• **TASK TO COMPLETE**: Report the number of lines below in which the word "Access" occurs. Nothing else is needed.

• **DATA EXTRACT**:
———

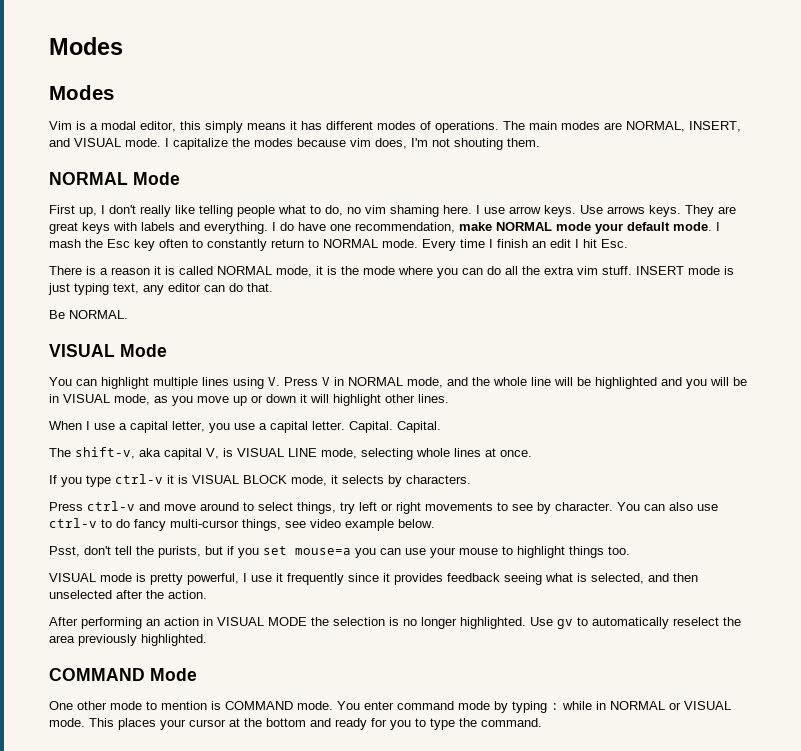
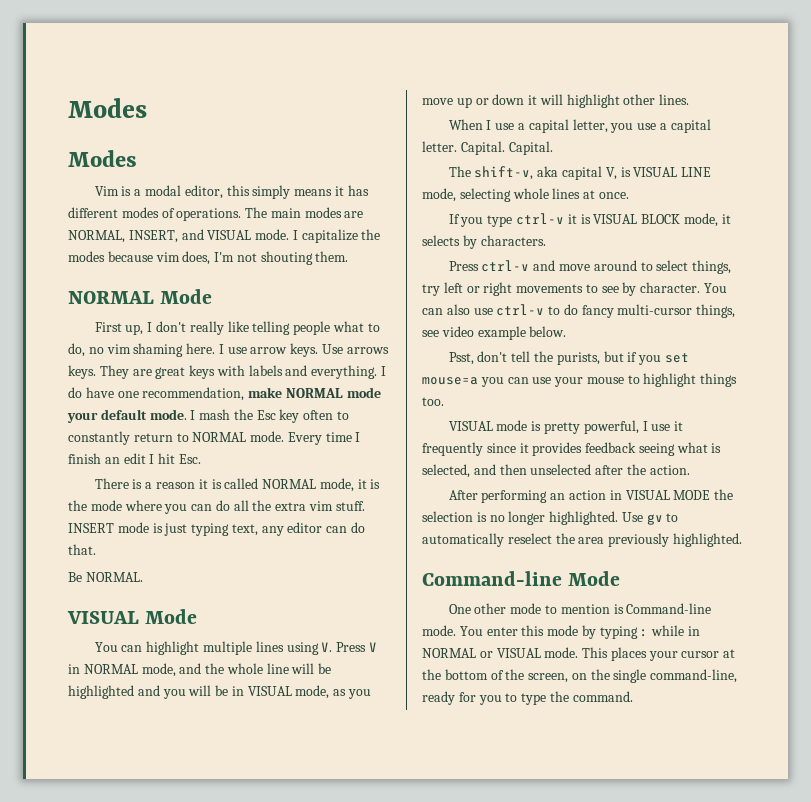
[49,668,145,681] COMMAND -> [422,571,562,586] Command-line
[225,701,293,710] COMMAND -> [626,603,712,614] Command-line
[397,701,454,710] command -> [521,625,545,636] this
[310,718,331,727] and -> [490,669,738,683] of the screen, on the single command-line,

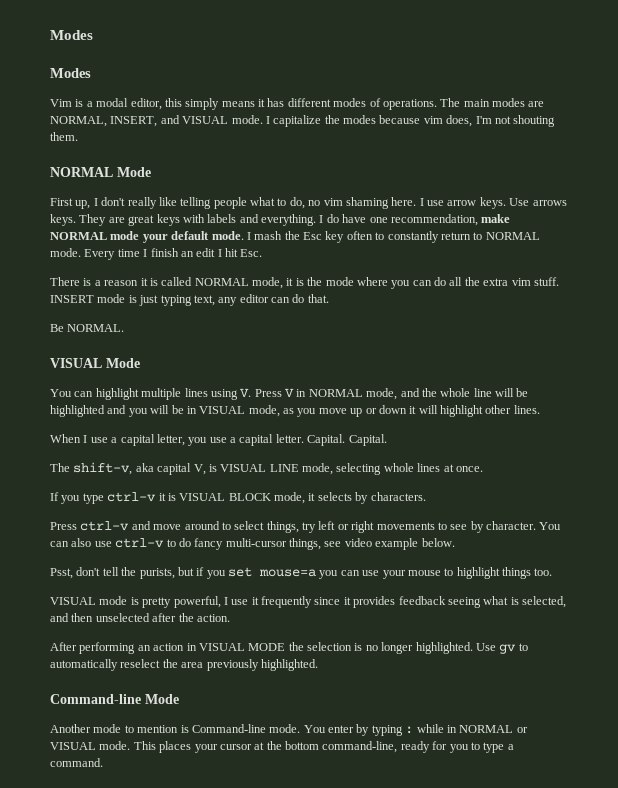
[448,603,507,614] One other -> [50,724,91,733] Another
[521,625,579,636] this mode -> (354, 729) none
[490,669,647,683] of the screen, on the single -> (319, 745) none
[549,691,569,702] the -> [507,744,514,750] a

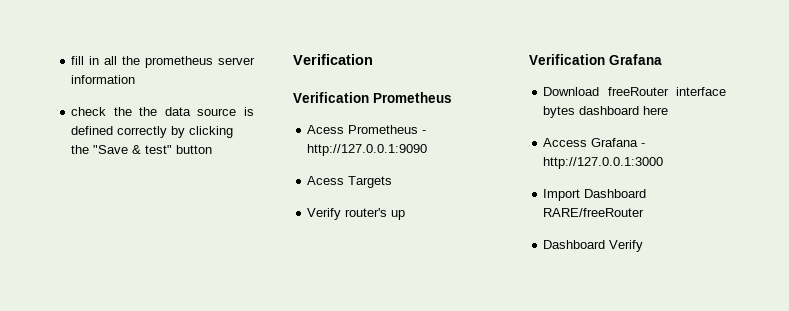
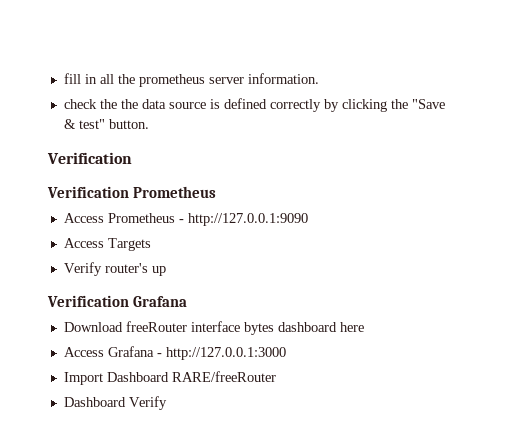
[71,75,136,84] information -> [247,73,319,84] information.
[176,145,213,154] button -> [108,119,149,129] button.
[307,125,345,134] Acess -> [63,213,104,223] Access
[307,176,345,185] Acess -> [63,238,104,248] Access

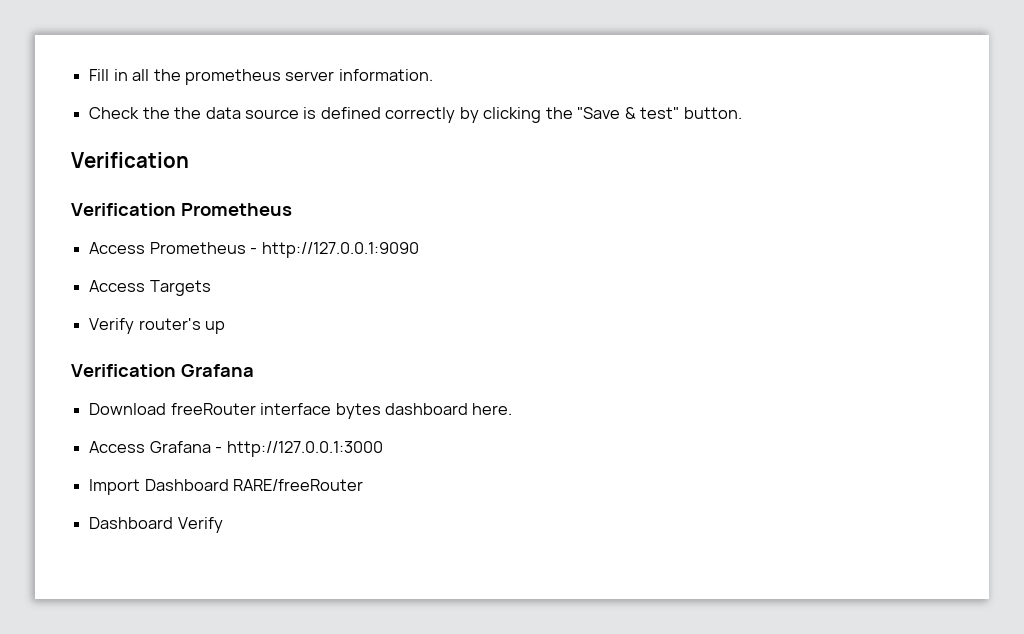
[63,73,81,84] fill -> [89,69,110,81] Fill
[63,99,97,109] check -> [89,107,140,119] Check
[339,322,364,332] here -> [472,403,513,415] here.

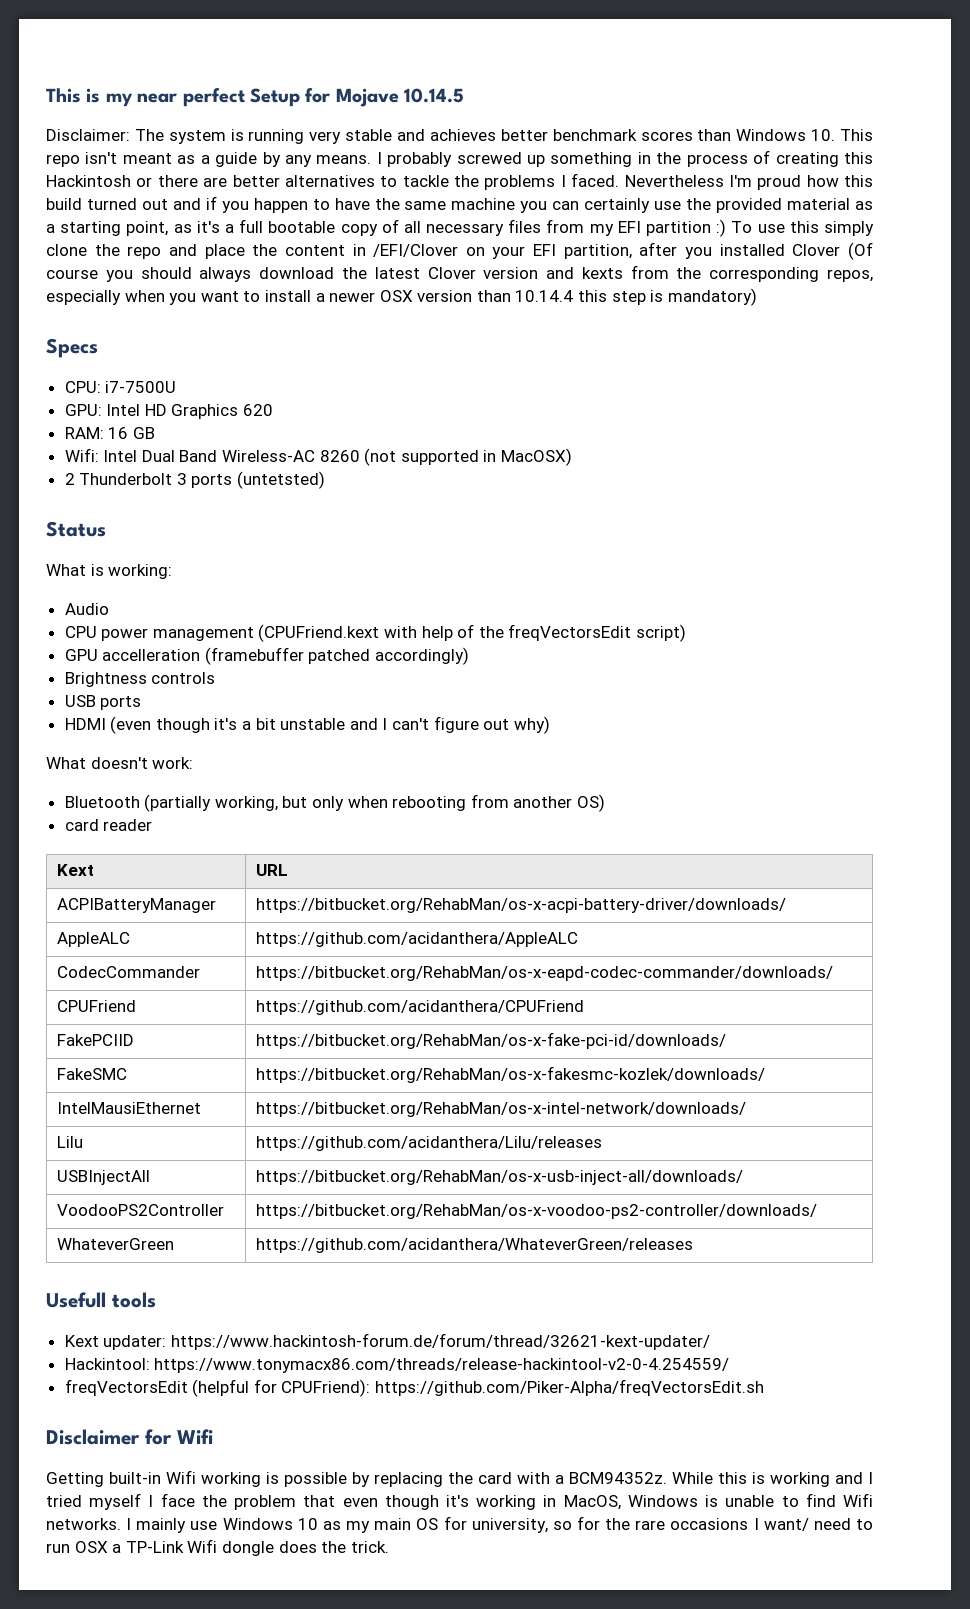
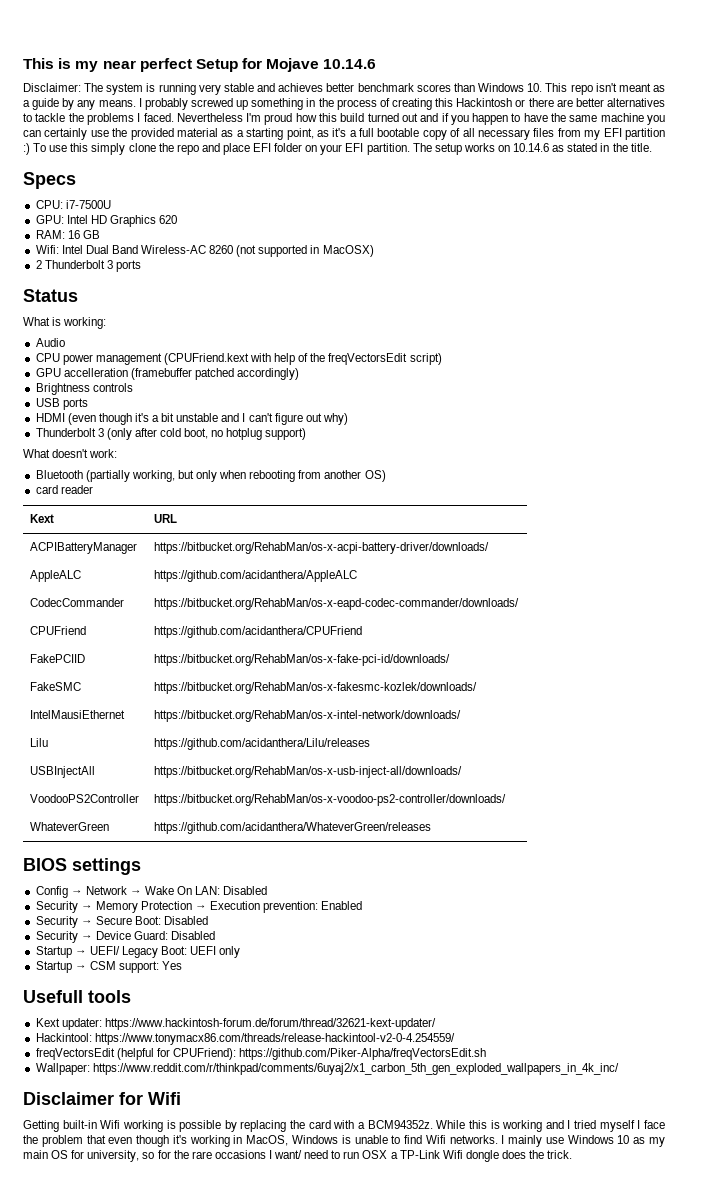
[404,88,465,103] 10.14.5 -> [323,59,377,69] 10.14.6
[252,242,873,260] [46,265,874,282] [46,288,757,306] the content in /EFI/Clover on your EFI partition, after you installed Clover (Of course you should always download the latest Clover version and kexts from the corresponding repos, especially when you want to install a newer OSX version than 10.14.4 this step is mandatory) -> [253,143,652,155] EFI folder on your EFI partition. The setup works on 10.14.6 as stated in the title.
[237,471,326,489] (untetsted) -> (141, 266) none
(550, 725) none -> [35,428,307,440] // Thunderbolt 3 (only after cold boot, no hotplug support)
(694, 1245) none -> [23,858,141,875] [35,886,268,898] [35,901,363,913] [35,916,209,928] [35,931,216,943] [35,946,241,958] [35,961,183,973] // BIOS settings // Config → Network → Wake On LAN: Disabled // Security → Memory Protection → Execution prevention: Enabled // Security → Secure Boot: Disabled // Security → Device Guard: Disabled // Startup → UEFI/ Legacy Boot: UEFI only // Startup → CSM support: Yes
(765, 1387) none -> [35,1063,619,1075] // Wallpaper: https://www.reddit.com/r/thinkpad/comments/6uyaj2/x1_carbon_5th_gen_exploded_wallpapers_in_4k_inc/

———

• **WRITTEN ANSWER**: 2